▸ **Try it**: Pick out every line of the listing below that contains the string "size", with matching case.

▸ **Provided entries**:

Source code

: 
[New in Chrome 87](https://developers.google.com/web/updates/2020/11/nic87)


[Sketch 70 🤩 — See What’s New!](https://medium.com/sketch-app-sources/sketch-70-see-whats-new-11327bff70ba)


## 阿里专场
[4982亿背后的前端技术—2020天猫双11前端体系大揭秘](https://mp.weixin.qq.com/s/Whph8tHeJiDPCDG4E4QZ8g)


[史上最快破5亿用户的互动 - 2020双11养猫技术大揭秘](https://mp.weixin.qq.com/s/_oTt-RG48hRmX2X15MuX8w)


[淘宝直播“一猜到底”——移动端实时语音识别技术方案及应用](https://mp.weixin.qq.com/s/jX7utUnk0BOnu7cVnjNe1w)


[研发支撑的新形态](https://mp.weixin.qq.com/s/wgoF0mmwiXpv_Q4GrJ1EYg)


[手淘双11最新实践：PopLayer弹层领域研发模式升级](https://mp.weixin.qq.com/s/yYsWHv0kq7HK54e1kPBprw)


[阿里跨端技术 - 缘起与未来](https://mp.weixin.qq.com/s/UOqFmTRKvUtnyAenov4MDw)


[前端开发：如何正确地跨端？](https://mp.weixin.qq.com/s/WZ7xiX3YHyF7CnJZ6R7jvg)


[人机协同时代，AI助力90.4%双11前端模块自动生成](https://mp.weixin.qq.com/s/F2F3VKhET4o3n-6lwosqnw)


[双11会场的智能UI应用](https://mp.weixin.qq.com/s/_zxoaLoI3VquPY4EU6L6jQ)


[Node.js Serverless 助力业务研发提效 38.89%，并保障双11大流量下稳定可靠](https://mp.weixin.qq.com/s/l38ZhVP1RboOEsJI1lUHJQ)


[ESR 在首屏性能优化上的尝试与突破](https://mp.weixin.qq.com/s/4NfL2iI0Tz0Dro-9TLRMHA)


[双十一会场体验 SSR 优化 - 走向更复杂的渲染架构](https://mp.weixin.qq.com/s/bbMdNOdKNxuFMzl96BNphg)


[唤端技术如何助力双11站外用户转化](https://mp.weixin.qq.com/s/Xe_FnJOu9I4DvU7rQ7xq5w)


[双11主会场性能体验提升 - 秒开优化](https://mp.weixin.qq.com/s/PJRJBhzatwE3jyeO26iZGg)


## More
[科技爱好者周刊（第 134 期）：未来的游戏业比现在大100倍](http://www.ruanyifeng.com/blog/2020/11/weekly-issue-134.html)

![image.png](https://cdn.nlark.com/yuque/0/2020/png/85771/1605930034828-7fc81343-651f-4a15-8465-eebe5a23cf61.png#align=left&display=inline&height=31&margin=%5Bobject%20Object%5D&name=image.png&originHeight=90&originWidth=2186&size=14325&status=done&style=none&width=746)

▸ **Exercise answer**:
![image.png](https://cdn.nlark.com/yuque/0/2020/png/85771/1605930034828-7fc81343-651f-4a15-8465-eebe5a23cf61.png#align=left&display=inline&height=31&margin=%5Bobject%20Object%5D&name=image.png&originHeight=90&originWidth=2186&size=14325&status=done&style=none&width=746)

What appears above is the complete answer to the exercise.